| Data section |
--------------------
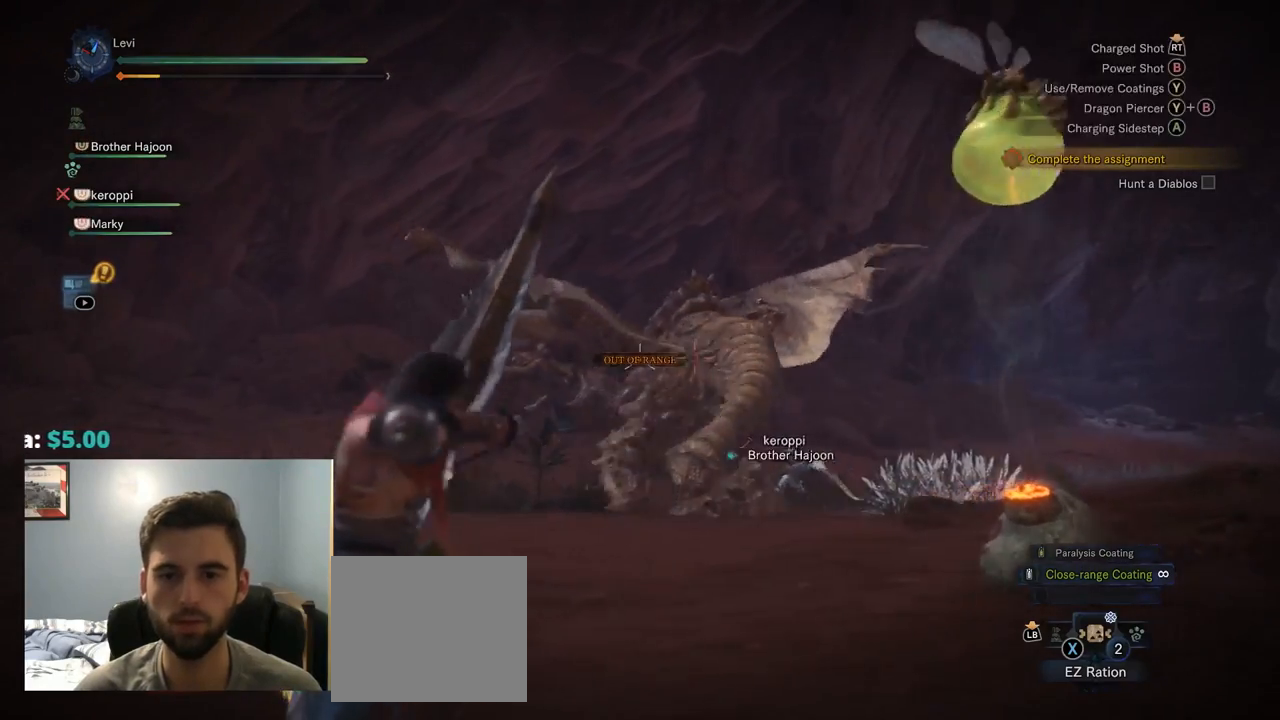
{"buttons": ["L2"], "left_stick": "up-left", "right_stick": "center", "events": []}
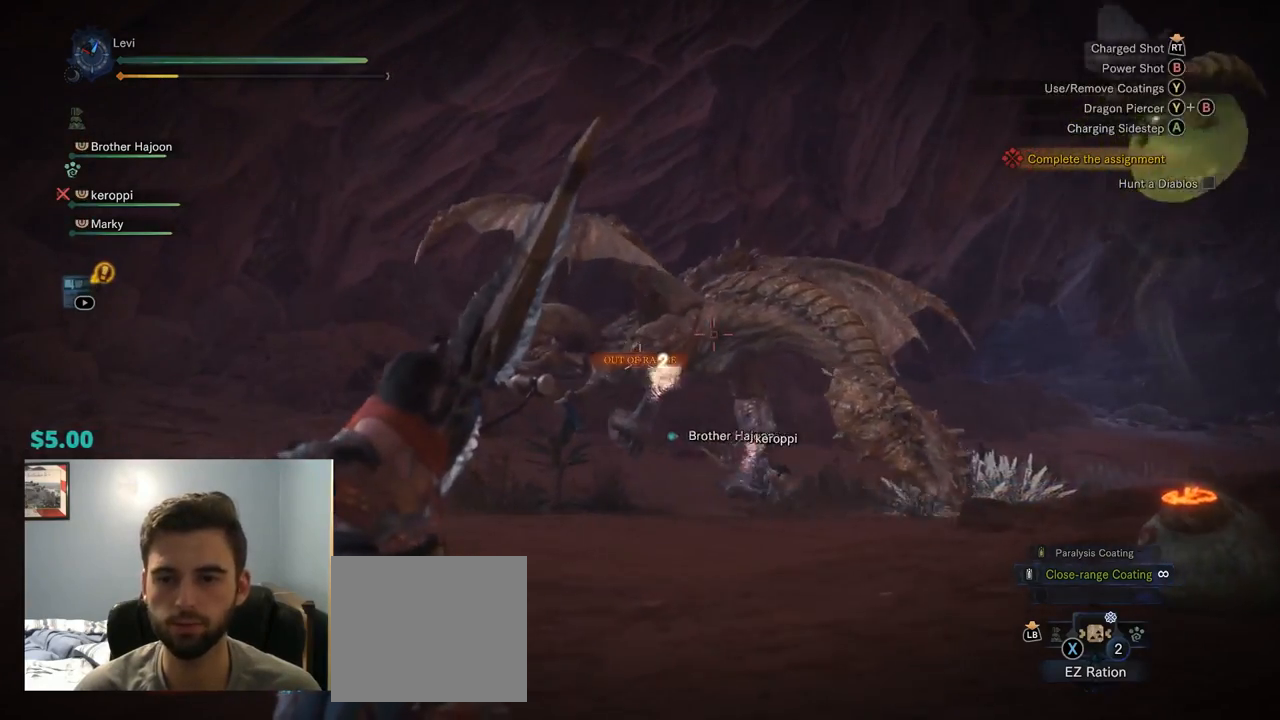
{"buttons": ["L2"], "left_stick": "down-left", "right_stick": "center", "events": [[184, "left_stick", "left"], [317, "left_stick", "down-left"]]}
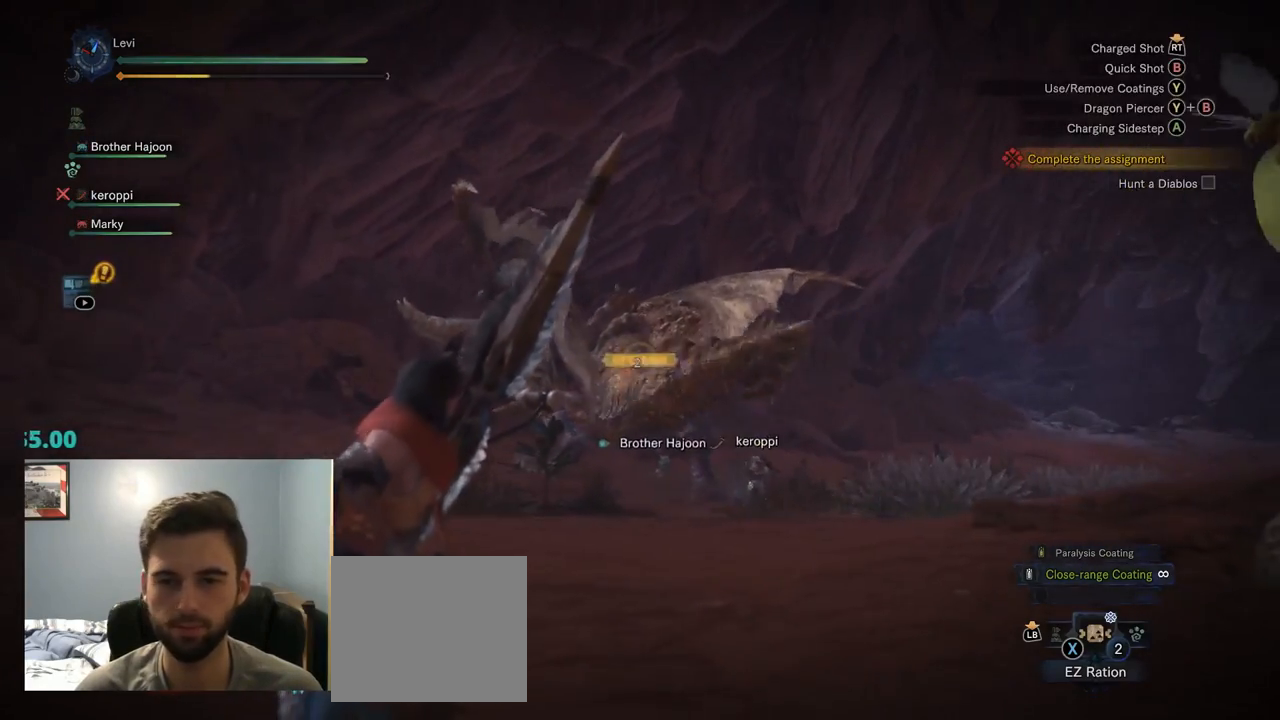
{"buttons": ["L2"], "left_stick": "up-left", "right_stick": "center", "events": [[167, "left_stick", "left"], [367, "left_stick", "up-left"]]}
--------------------
| Task description |
With the images excluded, reproduce the data above precisely as written.

| Answer to this task |
{"buttons": ["L2"], "left_stick": "up-left", "right_stick": "center", "events": []}
{"buttons": ["L2"], "left_stick": "down-left", "right_stick": "center", "events": [[184, "left_stick", "left"], [317, "left_stick", "down-left"]]}
{"buttons": ["L2"], "left_stick": "up-left", "right_stick": "center", "events": [[167, "left_stick", "left"], [367, "left_stick", "up-left"]]}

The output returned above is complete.